* **Recorded data**:
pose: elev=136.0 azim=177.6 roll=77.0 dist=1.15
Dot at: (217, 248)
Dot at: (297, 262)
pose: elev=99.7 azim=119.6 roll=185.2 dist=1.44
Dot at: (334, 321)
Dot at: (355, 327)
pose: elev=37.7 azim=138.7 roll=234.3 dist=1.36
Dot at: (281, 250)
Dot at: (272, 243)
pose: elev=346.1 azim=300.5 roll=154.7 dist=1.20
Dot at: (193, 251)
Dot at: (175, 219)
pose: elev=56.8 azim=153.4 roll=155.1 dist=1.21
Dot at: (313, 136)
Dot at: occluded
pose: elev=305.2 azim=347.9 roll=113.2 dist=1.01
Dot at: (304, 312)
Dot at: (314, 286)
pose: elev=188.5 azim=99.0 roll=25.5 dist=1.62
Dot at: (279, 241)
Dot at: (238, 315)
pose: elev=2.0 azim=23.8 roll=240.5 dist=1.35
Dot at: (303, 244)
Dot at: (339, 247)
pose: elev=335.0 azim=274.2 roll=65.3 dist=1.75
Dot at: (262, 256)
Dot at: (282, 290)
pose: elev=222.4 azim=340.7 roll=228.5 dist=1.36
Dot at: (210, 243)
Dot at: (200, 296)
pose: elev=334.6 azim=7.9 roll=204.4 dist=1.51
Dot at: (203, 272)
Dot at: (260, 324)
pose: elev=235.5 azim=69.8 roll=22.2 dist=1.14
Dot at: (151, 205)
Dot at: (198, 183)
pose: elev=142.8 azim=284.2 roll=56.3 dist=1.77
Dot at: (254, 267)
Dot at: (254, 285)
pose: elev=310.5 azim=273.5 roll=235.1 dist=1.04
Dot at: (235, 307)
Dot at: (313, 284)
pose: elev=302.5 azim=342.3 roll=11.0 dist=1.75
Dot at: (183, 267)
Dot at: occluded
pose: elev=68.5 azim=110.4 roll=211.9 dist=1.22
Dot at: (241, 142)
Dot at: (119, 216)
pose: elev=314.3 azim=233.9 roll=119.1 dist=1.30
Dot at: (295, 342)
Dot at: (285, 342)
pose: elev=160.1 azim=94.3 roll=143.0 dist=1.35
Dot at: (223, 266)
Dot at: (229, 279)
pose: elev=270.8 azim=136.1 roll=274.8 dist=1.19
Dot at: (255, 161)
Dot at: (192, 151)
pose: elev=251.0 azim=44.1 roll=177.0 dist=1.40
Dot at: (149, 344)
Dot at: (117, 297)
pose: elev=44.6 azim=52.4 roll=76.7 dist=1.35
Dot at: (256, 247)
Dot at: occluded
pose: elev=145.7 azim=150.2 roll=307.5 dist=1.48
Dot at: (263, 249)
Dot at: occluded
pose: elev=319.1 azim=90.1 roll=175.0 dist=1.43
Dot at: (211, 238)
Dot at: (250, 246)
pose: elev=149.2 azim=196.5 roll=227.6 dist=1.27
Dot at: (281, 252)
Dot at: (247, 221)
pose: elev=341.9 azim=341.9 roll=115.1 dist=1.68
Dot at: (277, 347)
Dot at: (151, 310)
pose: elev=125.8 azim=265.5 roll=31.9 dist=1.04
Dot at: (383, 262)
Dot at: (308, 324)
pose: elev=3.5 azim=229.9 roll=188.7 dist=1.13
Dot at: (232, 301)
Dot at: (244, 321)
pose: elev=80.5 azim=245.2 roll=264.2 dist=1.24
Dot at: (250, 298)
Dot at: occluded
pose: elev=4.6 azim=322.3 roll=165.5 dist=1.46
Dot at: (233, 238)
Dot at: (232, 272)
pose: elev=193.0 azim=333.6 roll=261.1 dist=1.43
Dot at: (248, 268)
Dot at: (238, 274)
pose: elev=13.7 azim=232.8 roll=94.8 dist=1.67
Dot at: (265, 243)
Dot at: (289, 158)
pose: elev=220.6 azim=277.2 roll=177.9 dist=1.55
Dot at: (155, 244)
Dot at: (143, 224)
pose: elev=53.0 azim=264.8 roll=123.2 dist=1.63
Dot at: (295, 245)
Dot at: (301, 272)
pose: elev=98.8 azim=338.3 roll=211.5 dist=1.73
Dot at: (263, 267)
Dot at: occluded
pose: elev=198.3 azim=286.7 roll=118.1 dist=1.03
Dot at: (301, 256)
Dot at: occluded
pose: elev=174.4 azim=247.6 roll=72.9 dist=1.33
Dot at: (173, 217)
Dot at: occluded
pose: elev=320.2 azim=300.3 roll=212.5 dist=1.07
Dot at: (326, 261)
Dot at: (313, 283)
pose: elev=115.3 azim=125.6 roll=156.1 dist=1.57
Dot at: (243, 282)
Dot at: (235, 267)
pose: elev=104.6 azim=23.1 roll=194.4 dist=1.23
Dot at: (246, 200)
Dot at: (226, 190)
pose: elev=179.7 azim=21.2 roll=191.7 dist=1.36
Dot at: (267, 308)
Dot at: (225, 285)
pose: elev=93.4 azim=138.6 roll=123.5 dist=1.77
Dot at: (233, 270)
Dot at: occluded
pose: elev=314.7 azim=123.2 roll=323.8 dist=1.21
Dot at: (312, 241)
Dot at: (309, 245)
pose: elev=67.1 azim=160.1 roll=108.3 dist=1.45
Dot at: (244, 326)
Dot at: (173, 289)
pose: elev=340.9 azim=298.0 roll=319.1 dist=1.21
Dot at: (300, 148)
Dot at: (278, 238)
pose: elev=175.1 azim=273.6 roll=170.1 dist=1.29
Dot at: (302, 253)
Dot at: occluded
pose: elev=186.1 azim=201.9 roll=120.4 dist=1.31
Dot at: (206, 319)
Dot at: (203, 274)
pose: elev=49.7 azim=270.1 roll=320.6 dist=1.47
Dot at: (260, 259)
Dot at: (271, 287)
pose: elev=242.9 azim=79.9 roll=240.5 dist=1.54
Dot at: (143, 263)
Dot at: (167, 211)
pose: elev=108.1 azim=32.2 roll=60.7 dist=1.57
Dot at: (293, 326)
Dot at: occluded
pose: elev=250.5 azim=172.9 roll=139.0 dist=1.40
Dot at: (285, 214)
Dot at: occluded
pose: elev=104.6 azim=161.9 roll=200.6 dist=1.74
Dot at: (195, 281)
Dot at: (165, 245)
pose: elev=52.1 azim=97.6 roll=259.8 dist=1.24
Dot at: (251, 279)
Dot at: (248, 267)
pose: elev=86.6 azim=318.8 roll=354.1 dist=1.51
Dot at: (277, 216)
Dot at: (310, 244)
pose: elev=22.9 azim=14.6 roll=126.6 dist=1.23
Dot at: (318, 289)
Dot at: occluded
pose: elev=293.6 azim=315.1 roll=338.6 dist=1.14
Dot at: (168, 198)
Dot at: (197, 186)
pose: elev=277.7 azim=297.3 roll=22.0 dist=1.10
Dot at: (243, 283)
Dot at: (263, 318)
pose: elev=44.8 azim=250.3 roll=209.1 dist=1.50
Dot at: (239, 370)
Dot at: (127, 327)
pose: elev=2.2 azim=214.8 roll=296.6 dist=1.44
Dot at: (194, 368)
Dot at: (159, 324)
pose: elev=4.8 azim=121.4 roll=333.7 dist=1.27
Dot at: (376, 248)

* **What is needed**:
Could you copy out all of the data above, line for line, with every character unchanged?

* **Task solution**:
pose: elev=136.0 azim=177.6 roll=77.0 dist=1.15
Dot at: (217, 248)
Dot at: (297, 262)
pose: elev=99.7 azim=119.6 roll=185.2 dist=1.44
Dot at: (334, 321)
Dot at: (355, 327)
pose: elev=37.7 azim=138.7 roll=234.3 dist=1.36
Dot at: (281, 250)
Dot at: (272, 243)
pose: elev=346.1 azim=300.5 roll=154.7 dist=1.20
Dot at: (193, 251)
Dot at: (175, 219)
pose: elev=56.8 azim=153.4 roll=155.1 dist=1.21
Dot at: (313, 136)
Dot at: occluded
pose: elev=305.2 azim=347.9 roll=113.2 dist=1.01
Dot at: (304, 312)
Dot at: (314, 286)
pose: elev=188.5 azim=99.0 roll=25.5 dist=1.62
Dot at: (279, 241)
Dot at: (238, 315)
pose: elev=2.0 azim=23.8 roll=240.5 dist=1.35
Dot at: (303, 244)
Dot at: (339, 247)
pose: elev=335.0 azim=274.2 roll=65.3 dist=1.75
Dot at: (262, 256)
Dot at: (282, 290)
pose: elev=222.4 azim=340.7 roll=228.5 dist=1.36
Dot at: (210, 243)
Dot at: (200, 296)
pose: elev=334.6 azim=7.9 roll=204.4 dist=1.51
Dot at: (203, 272)
Dot at: (260, 324)
pose: elev=235.5 azim=69.8 roll=22.2 dist=1.14
Dot at: (151, 205)
Dot at: (198, 183)
pose: elev=142.8 azim=284.2 roll=56.3 dist=1.77
Dot at: (254, 267)
Dot at: (254, 285)
pose: elev=310.5 azim=273.5 roll=235.1 dist=1.04
Dot at: (235, 307)
Dot at: (313, 284)
pose: elev=302.5 azim=342.3 roll=11.0 dist=1.75
Dot at: (183, 267)
Dot at: occluded
pose: elev=68.5 azim=110.4 roll=211.9 dist=1.22
Dot at: (241, 142)
Dot at: (119, 216)
pose: elev=314.3 azim=233.9 roll=119.1 dist=1.30
Dot at: (295, 342)
Dot at: (285, 342)
pose: elev=160.1 azim=94.3 roll=143.0 dist=1.35
Dot at: (223, 266)
Dot at: (229, 279)
pose: elev=270.8 azim=136.1 roll=274.8 dist=1.19
Dot at: (255, 161)
Dot at: (192, 151)
pose: elev=251.0 azim=44.1 roll=177.0 dist=1.40
Dot at: (149, 344)
Dot at: (117, 297)
pose: elev=44.6 azim=52.4 roll=76.7 dist=1.35
Dot at: (256, 247)
Dot at: occluded
pose: elev=145.7 azim=150.2 roll=307.5 dist=1.48
Dot at: (263, 249)
Dot at: occluded
pose: elev=319.1 azim=90.1 roll=175.0 dist=1.43
Dot at: (211, 238)
Dot at: (250, 246)
pose: elev=149.2 azim=196.5 roll=227.6 dist=1.27
Dot at: (281, 252)
Dot at: (247, 221)
pose: elev=341.9 azim=341.9 roll=115.1 dist=1.68
Dot at: (277, 347)
Dot at: (151, 310)
pose: elev=125.8 azim=265.5 roll=31.9 dist=1.04
Dot at: (383, 262)
Dot at: (308, 324)
pose: elev=3.5 azim=229.9 roll=188.7 dist=1.13
Dot at: (232, 301)
Dot at: (244, 321)
pose: elev=80.5 azim=245.2 roll=264.2 dist=1.24
Dot at: (250, 298)
Dot at: occluded
pose: elev=4.6 azim=322.3 roll=165.5 dist=1.46
Dot at: (233, 238)
Dot at: (232, 272)
pose: elev=193.0 azim=333.6 roll=261.1 dist=1.43
Dot at: (248, 268)
Dot at: (238, 274)
pose: elev=13.7 azim=232.8 roll=94.8 dist=1.67
Dot at: (265, 243)
Dot at: (289, 158)
pose: elev=220.6 azim=277.2 roll=177.9 dist=1.55
Dot at: (155, 244)
Dot at: (143, 224)
pose: elev=53.0 azim=264.8 roll=123.2 dist=1.63
Dot at: (295, 245)
Dot at: (301, 272)
pose: elev=98.8 azim=338.3 roll=211.5 dist=1.73
Dot at: (263, 267)
Dot at: occluded
pose: elev=198.3 azim=286.7 roll=118.1 dist=1.03
Dot at: (301, 256)
Dot at: occluded
pose: elev=174.4 azim=247.6 roll=72.9 dist=1.33
Dot at: (173, 217)
Dot at: occluded
pose: elev=320.2 azim=300.3 roll=212.5 dist=1.07
Dot at: (326, 261)
Dot at: (313, 283)
pose: elev=115.3 azim=125.6 roll=156.1 dist=1.57
Dot at: (243, 282)
Dot at: (235, 267)
pose: elev=104.6 azim=23.1 roll=194.4 dist=1.23
Dot at: (246, 200)
Dot at: (226, 190)
pose: elev=179.7 azim=21.2 roll=191.7 dist=1.36
Dot at: (267, 308)
Dot at: (225, 285)
pose: elev=93.4 azim=138.6 roll=123.5 dist=1.77
Dot at: (233, 270)
Dot at: occluded
pose: elev=314.7 azim=123.2 roll=323.8 dist=1.21
Dot at: (312, 241)
Dot at: (309, 245)
pose: elev=67.1 azim=160.1 roll=108.3 dist=1.45
Dot at: (244, 326)
Dot at: (173, 289)
pose: elev=340.9 azim=298.0 roll=319.1 dist=1.21
Dot at: (300, 148)
Dot at: (278, 238)
pose: elev=175.1 azim=273.6 roll=170.1 dist=1.29
Dot at: (302, 253)
Dot at: occluded
pose: elev=186.1 azim=201.9 roll=120.4 dist=1.31
Dot at: (206, 319)
Dot at: (203, 274)
pose: elev=49.7 azim=270.1 roll=320.6 dist=1.47
Dot at: (260, 259)
Dot at: (271, 287)
pose: elev=242.9 azim=79.9 roll=240.5 dist=1.54
Dot at: (143, 263)
Dot at: (167, 211)
pose: elev=108.1 azim=32.2 roll=60.7 dist=1.57
Dot at: (293, 326)
Dot at: occluded
pose: elev=250.5 azim=172.9 roll=139.0 dist=1.40
Dot at: (285, 214)
Dot at: occluded
pose: elev=104.6 azim=161.9 roll=200.6 dist=1.74
Dot at: (195, 281)
Dot at: (165, 245)
pose: elev=52.1 azim=97.6 roll=259.8 dist=1.24
Dot at: (251, 279)
Dot at: (248, 267)
pose: elev=86.6 azim=318.8 roll=354.1 dist=1.51
Dot at: (277, 216)
Dot at: (310, 244)
pose: elev=22.9 azim=14.6 roll=126.6 dist=1.23
Dot at: (318, 289)
Dot at: occluded
pose: elev=293.6 azim=315.1 roll=338.6 dist=1.14
Dot at: (168, 198)
Dot at: (197, 186)
pose: elev=277.7 azim=297.3 roll=22.0 dist=1.10
Dot at: (243, 283)
Dot at: (263, 318)
pose: elev=44.8 azim=250.3 roll=209.1 dist=1.50
Dot at: (239, 370)
Dot at: (127, 327)
pose: elev=2.2 azim=214.8 roll=296.6 dist=1.44
Dot at: (194, 368)
Dot at: (159, 324)
pose: elev=4.8 azim=121.4 roll=333.7 dist=1.27
Dot at: (376, 248)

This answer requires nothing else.